Andy has worked in the community at two different grocery stores. He enjoyed both positions, but he required full support in order to complete his assignments. Andy has had several episodes of collapse with chest pain. Two of those took place at work, and CRI has been so great about getting an ambulance, going with him to the hospital, and following up on his condition. We can trust CRI to accommodate his need to steer clear of the equipment containing large magnets and to ensure that he does not consume any caffeine. Andy has now worked there for four years and he loves CRI. These people are his friends and the folks he wants at his birthday parties and the folks with whom he engages at Special Olympics and elsewhere in the community.
If not for CRI, our children would not be the happy and productive workers they are now. When the weather is such that we cannot make the drive to Chippewa Falls, Luisa cries about missing work. Anna and Luisa’s self-esteem have significantly improved since beginning work at CRI. Andy is happy and safe. This place provides them dignity and purpose. Without CRI, all three would most likely be at home.
The disabled, just like the rest of us, are individuals for whom a one-size-fits-all solution doesn’t make sense. They need the full array of employment and residential service options to meet their needs. Facility-based vocational services must be protected. Mississippi, Massachusetts, and New Jersey have listened to the voices of disabled folks, their parents and guardians, and community members.

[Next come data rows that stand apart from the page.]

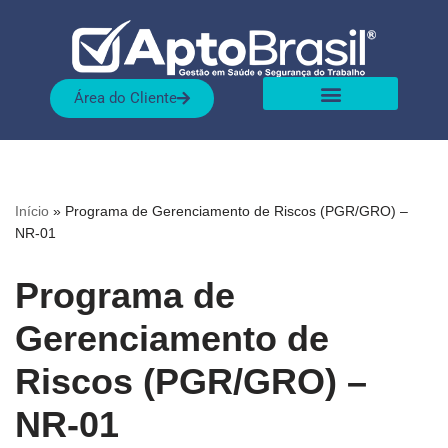
Pular
para
Área do Cliente
o
conteúdo
Sobre nós
Nossas Soluções
Início
»
Programa de Gerenciamento de Riscos (PGR/GRO) –
NR-01
Programa de
Gerenciamento de
Riscos (PGR/GRO) –
NR-01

These states have kept the full array of employment and residential services intact. Please add Wisconsin to this list by allowing Medicaid funding to be used for prevocational and day services provided in facility-based settings.
The DHS plan is not complete because CMS has not provided states with the sub-regulatory guidelines for employment settings. When the guidelines from CMS arrive we, the public, should have another 30 days to review and comment.
Thank you for considering our concerns.